Instructions to follow
The records that follow need to be printed exactly. Leave out each image.

Collected data entries:

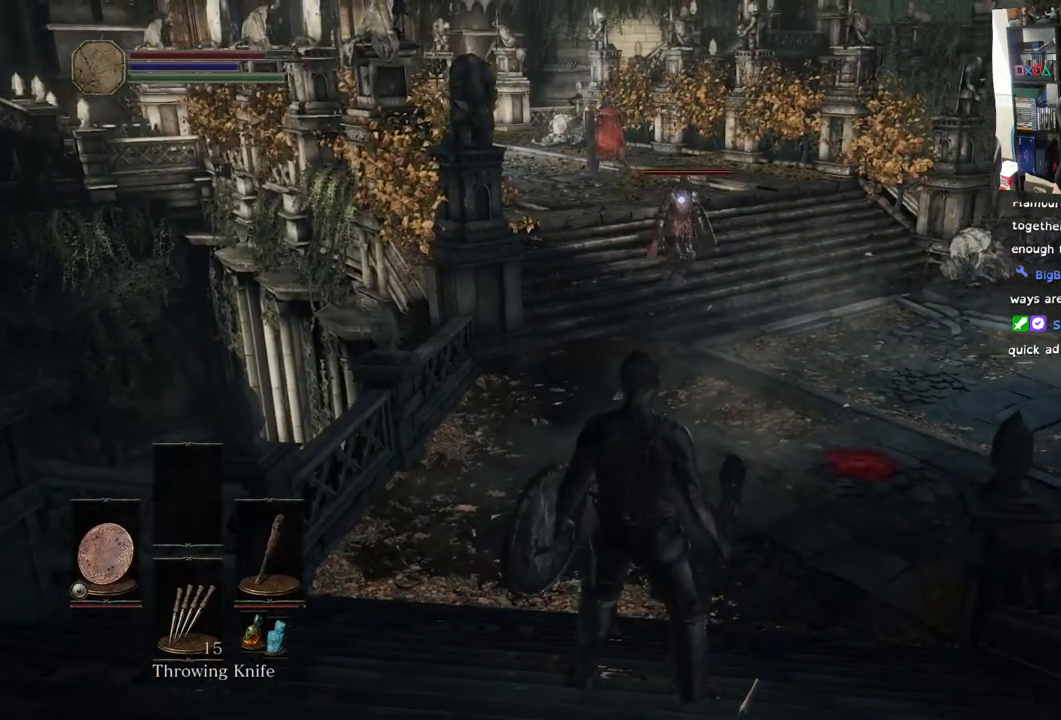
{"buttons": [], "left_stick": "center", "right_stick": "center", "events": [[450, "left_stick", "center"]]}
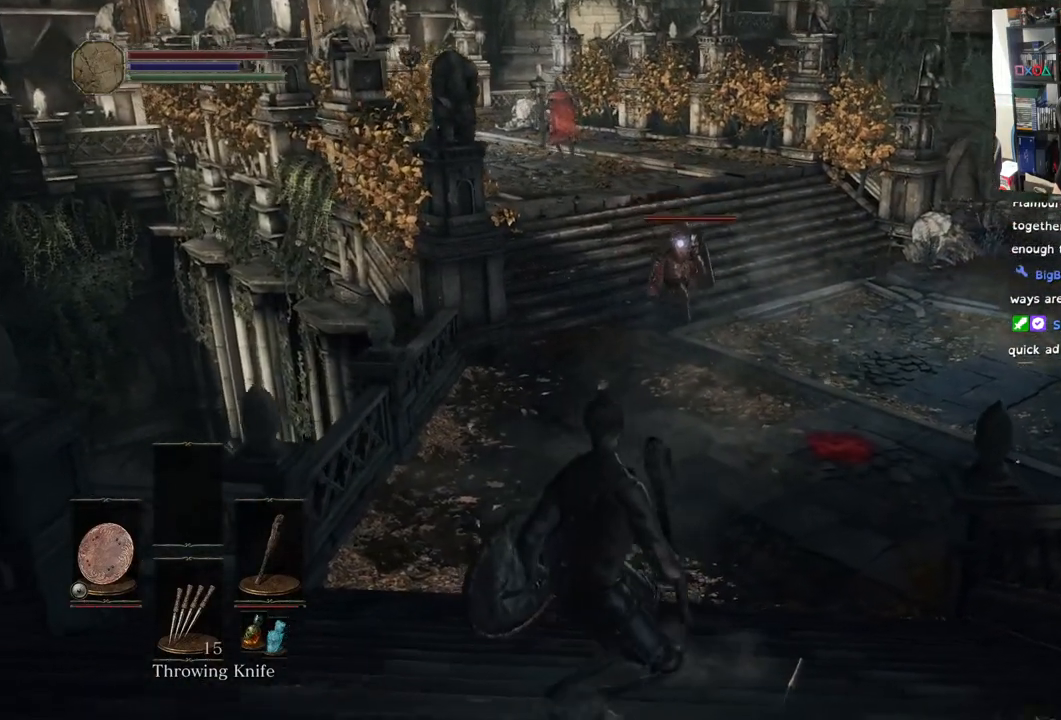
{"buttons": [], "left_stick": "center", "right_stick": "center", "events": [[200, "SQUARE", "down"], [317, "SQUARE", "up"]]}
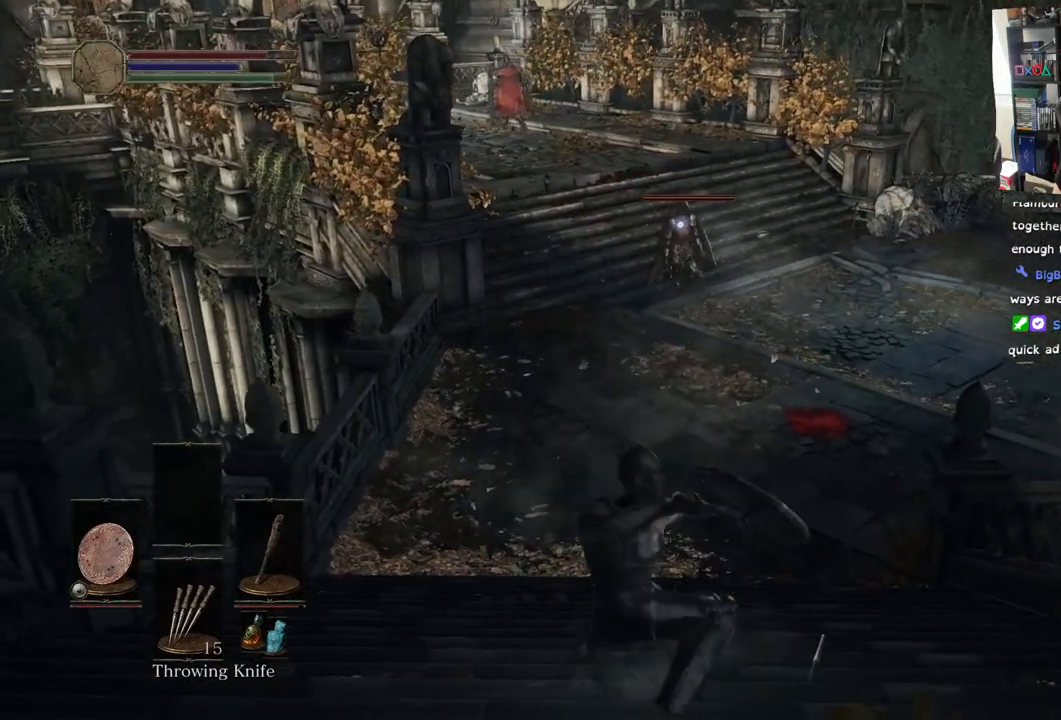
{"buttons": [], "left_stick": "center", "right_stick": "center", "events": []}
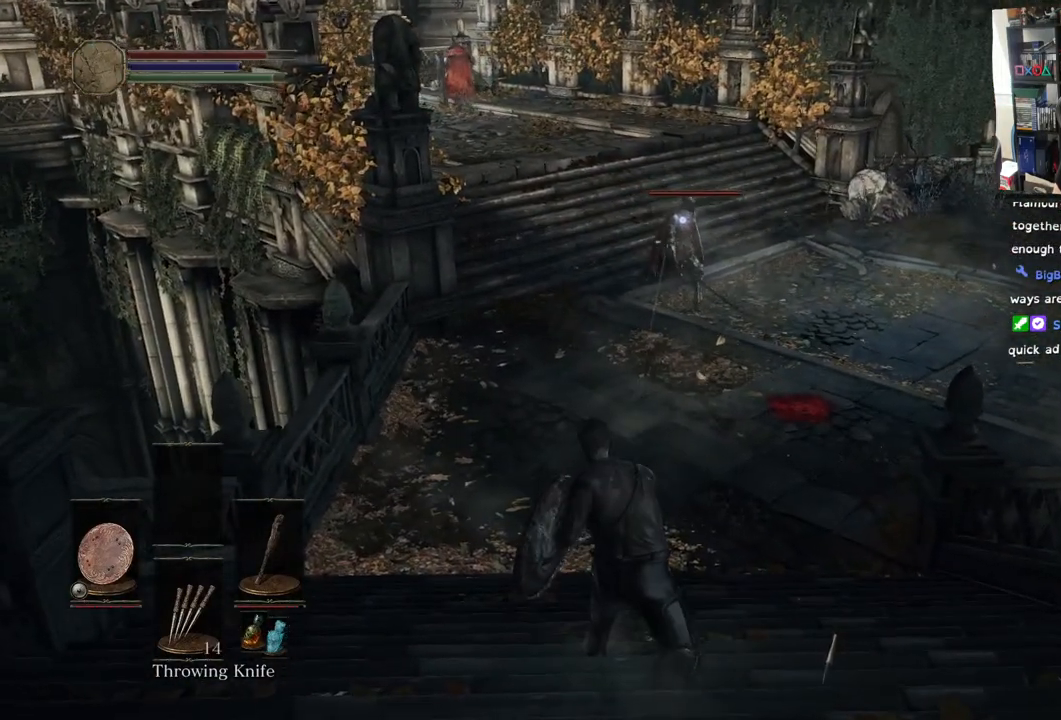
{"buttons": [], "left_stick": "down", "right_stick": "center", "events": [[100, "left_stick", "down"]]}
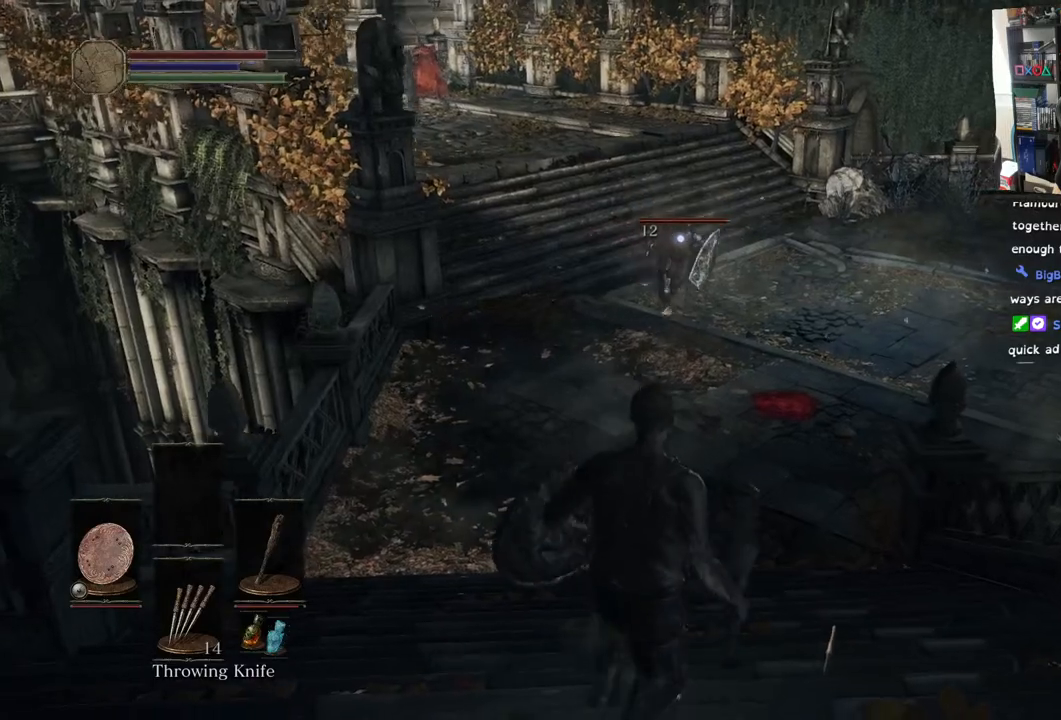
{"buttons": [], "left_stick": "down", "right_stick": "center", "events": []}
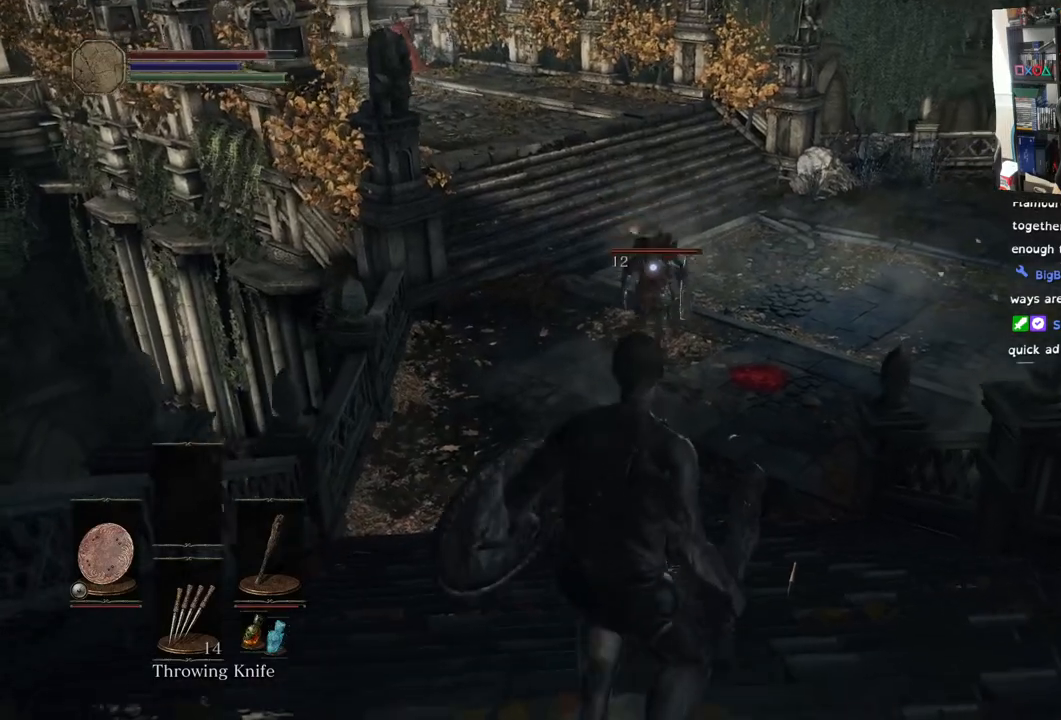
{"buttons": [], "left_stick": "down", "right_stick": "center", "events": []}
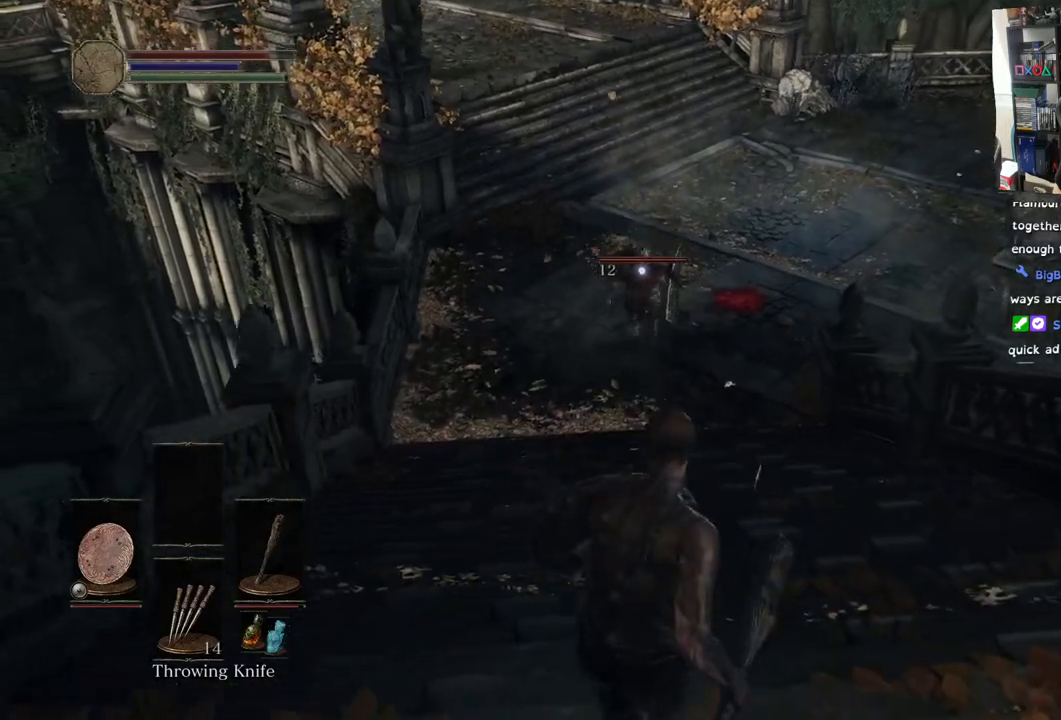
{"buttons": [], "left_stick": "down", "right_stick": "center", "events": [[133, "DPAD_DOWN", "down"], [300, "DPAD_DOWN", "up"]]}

Problem solution
{"buttons": [], "left_stick": "center", "right_stick": "center", "events": [[450, "left_stick", "center"]]}
{"buttons": [], "left_stick": "center", "right_stick": "center", "events": [[200, "SQUARE", "down"], [317, "SQUARE", "up"]]}
{"buttons": [], "left_stick": "center", "right_stick": "center", "events": []}
{"buttons": [], "left_stick": "down", "right_stick": "center", "events": [[100, "left_stick", "down"]]}
{"buttons": [], "left_stick": "down", "right_stick": "center", "events": []}
{"buttons": [], "left_stick": "down", "right_stick": "center", "events": []}
{"buttons": [], "left_stick": "down", "right_stick": "center", "events": [[133, "DPAD_DOWN", "down"], [300, "DPAD_DOWN", "up"]]}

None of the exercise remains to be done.